Google DeepMind are arguably the machine learning success story of the last year, given their Atari Nature paper and AlphaGo result (although the match against Lee Sedol in March will be more interesting). I'm very happy to see computer games featuring so prominently for evaluating and developing AGI: so much that I spent the session after this talk sketching out a project involving Dota 2, which I think could be a very interesting application of deep reinforcement learning, if only the metagame would stabilise long enough to allow for acquisition of sufficient training data!
Anyway, this talk mostly convinced me that DeepMind are doing cool stuff, which I imagine was the intended effect. Hassabis was coming from a pleasantly principled place. They do seem genuinely interested in AGI, rather than for example, beating benchmarks with yet deeper networks. I don't mean to imply that beating benchmarks isn't important, but I think the types of discoveries one makes in the pursuit of larger/more abstract goals are quite important for the intellectual development of a field which can easily become dominated by engineering successes. So yes, the talk had the intended effect.

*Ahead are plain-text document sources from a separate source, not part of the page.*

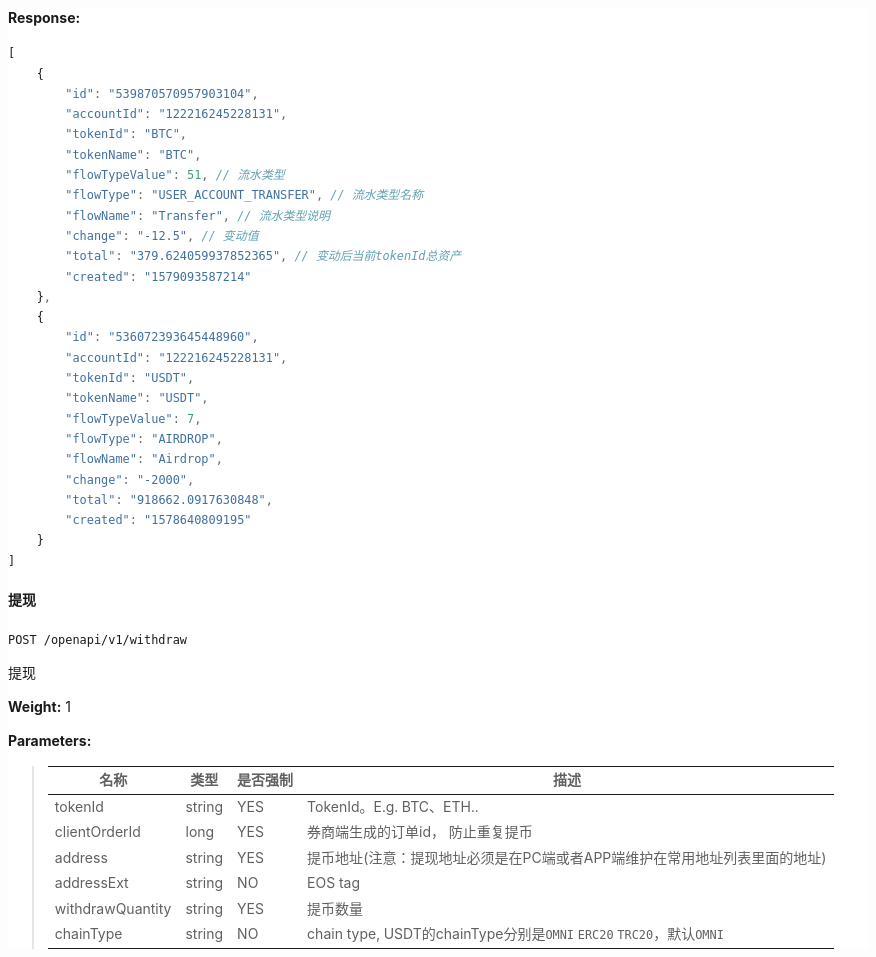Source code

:**Response:**

```javascript
[
    {
        "id": "539870570957903104",
        "accountId": "122216245228131",
        "tokenId": "BTC",
        "tokenName": "BTC",
        "flowTypeValue": 51, // 流水类型
        "flowType": "USER_ACCOUNT_TRANSFER", // 流水类型名称
        "flowName": "Transfer", // 流水类型说明
        "change": "-12.5", // 变动值
        "total": "379.624059937852365", // 变动后当前tokenId总资产
        "created": "1579093587214"
    },
    {
        "id": "536072393645448960",
        "accountId": "122216245228131",
        "tokenId": "USDT",
        "tokenName": "USDT",
        "flowTypeValue": 7,
        "flowType": "AIRDROP",
        "flowName": "Airdrop",
        "change": "-2000",
        "total": "918662.0917630848",
        "created": "1578640809195"
    }
]
```

#### 提现

```shell
POST /openapi/v1/withdraw
```

提现

**Weight:** 1

**Parameters:**

> | 名称             | 类型   | 是否强制 | 描述                                                         |
> | ---------------- | ------ | -------- | ------------------------------------------------------------ |
> | tokenId          | string | YES      | TokenId。E.g. BTC、ETH..                                     |
> | clientOrderId    | long   | YES      | 券商端生成的订单id， 防止重复提币                            |
> | address          | string | YES      | 提币地址(注意：提现地址必须是在PC端或者APP端维护在常用地址列表里面的地址) |
> | addressExt       | string | NO       | EOS tag                                                      |
> | withdrawQuantity | string | YES      | 提币数量                                                     |
> | chainType        | string | NO       | chain type, USDT的chainType分别是`OMNI` `ERC20` `TRC20`，默认`OMNI` |
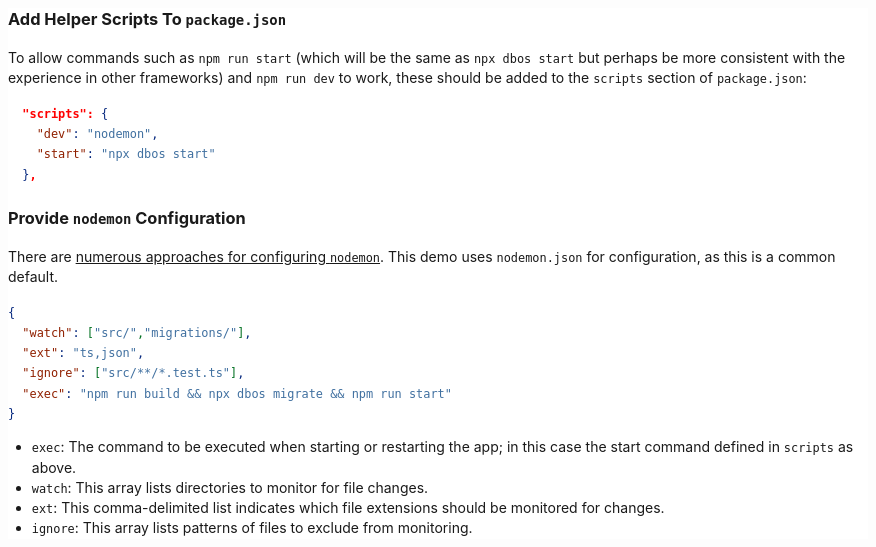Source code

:### Add Helper Scripts To `package.json`
To allow commands such as `npm run start` (which will be the same as `npx dbos start` but perhaps be more consistent
with the experience in other frameworks) and `npm run dev` to work, these should be added to the `scripts` section of
`package.json`:
```json
  "scripts": {
    "dev": "nodemon",
    "start": "npx dbos start"
  },
```

### Provide `nodemon` Configuration
There are [numerous approaches for configuring `nodemon`](https://github.com/remy/nodemon?tab=readme-ov-file#config-files).
This demo uses `nodemon.json` for configuration, as this is a common default.

```json
{
  "watch": ["src/","migrations/"],
  "ext": "ts,json",
  "ignore": ["src/**/*.test.ts"],
  "exec": "npm run build && npx dbos migrate && npm run start"
}
```

* `exec`: The command to be executed when starting or restarting the app; in this case the start command defined in `scripts` as above.
* `watch`: This array lists directories to monitor for file changes.
* `ext`: This comma-delimited list indicates which file extensions should be monitored for changes.
* `ignore`: This array lists patterns of files to exclude from monitoring.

Distance Minimization for Reward Learning from Scored Trajectories - Benjamin Burchfiel, Carlo Tomasi and Ronald Parr: this is about IRL with suboptimal experts (a popular and interesting topic). In this case, the 'demonstrator' need not be an expert but can operate as a judge, assigning scores to demonstrators. The real-world example would be of a sports coach who's no longer capable of creating expert trajectories (that is, demonstrating optimally) but who can still accurately rate demonstrations from others, if they're available. They also study the case where the judge's scores are noisy and find the algorithm robust.

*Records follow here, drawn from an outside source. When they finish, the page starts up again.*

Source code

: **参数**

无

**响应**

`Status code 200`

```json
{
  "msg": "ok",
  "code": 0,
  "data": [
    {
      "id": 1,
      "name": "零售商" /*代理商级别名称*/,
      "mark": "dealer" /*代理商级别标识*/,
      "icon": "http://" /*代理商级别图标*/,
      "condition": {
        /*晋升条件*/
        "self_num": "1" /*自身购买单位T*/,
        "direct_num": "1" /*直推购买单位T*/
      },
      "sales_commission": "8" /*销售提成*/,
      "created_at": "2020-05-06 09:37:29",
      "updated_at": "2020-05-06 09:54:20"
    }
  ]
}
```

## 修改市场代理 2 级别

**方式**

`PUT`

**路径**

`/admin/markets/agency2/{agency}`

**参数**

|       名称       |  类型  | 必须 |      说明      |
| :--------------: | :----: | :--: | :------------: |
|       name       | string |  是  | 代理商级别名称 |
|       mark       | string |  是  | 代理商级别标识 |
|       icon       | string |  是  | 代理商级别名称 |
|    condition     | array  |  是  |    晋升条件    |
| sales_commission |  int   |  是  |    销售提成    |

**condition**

Inverse Reinforcement Learning through Policy Gradient Minimization - Matteo Pirotta and Marcello Restelli: more IRL through parametrising the expert's reward function, but here it is no longer necessarily to repeatedly compute optimal policies, so this should be quite efficient. Also, this algorithm is called GIRL.
Some interesting posters (highly non-exhaustive list, but I'm exhausted):
Model-Free Preference-Based Reinforcement Learning - Christian Wirth, Johannes Fürnkranz and Gerhard Neumann: I didn't actually see this talk, but the paper has a number of interesting words in its title, so it must be good.

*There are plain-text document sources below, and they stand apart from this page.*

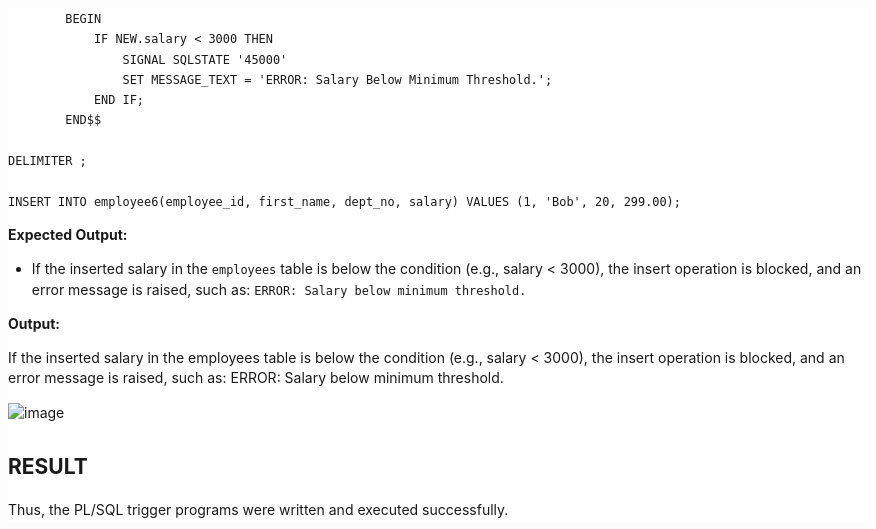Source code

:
```
        BEGIN
            IF NEW.salary < 3000 THEN
                SIGNAL SQLSTATE '45000'
                SET MESSAGE_TEXT = 'ERROR: Salary Below Minimum Threshold.';
            END IF;
        END$$

DELIMITER ;

INSERT INTO employee6(employee_id, first_name, dept_no, salary) VALUES (1, 'Bob', 20, 299.00);
```

**Expected Output:**
- If the inserted salary in the `employees` table is below the condition (e.g., salary < 3000), the insert operation is blocked, and an error message is raised, such as: `ERROR: Salary below minimum threshold.`

**Output:**

If the inserted salary in the employees table is below the condition (e.g., salary < 3000), the insert operation is blocked, and an error message is raised, such as: ERROR: Salary below minimum threshold.

![image](https://github.com/user-attachments/assets/e5006bf2-1b29-4d82-b409-3e7fb47582ab)


## RESULT
Thus, the PL/SQL trigger programs were written and executed successfully.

Increasing the Action Gap: New Operators for Reinforcement Learning - Marc G. Bellemare, Georg Ostrovski, Arthur Guez, Philip S. Thomas and Remi Munos: this was a good talk. Basically, during value iteration one applies the Bellman operator to the state-action value function (Q-function). The fixed point of the operator is the optimal Q-function, which induces (greedily) the optional policy. They argue that this operator is inconsistent, in that it suggests nonstationary policies. They resolve this by definining a 'consistent Bellman operator' which preserves local stationarity and show that it increases the action gap (the value difference between the best and second best actions). The action gap is relevant because it can allow for selecting the same (optimal) action even when estimates of the value function are noisy. And a link to the Arcade Learning Environment.
Exploration-exploitation trade-offs are everywhere. At this stage in my career, I consider going to conferences a largely exploratory activity: I can learn a little (or more) about a lot of things and get an idea for the kinds of research going on. For the people who spend conferences meeting with their collaborators, it's more about exploitation. (For the appropriate interpretation of that word.) I am a little fatigued of exploration right now - I'm still processing things I saw at NIPS, so I was not well positioned to make the most out of AAAI. I kept wanting to run off and write code in a corner, but who does that? Well, I do that. I do that right now.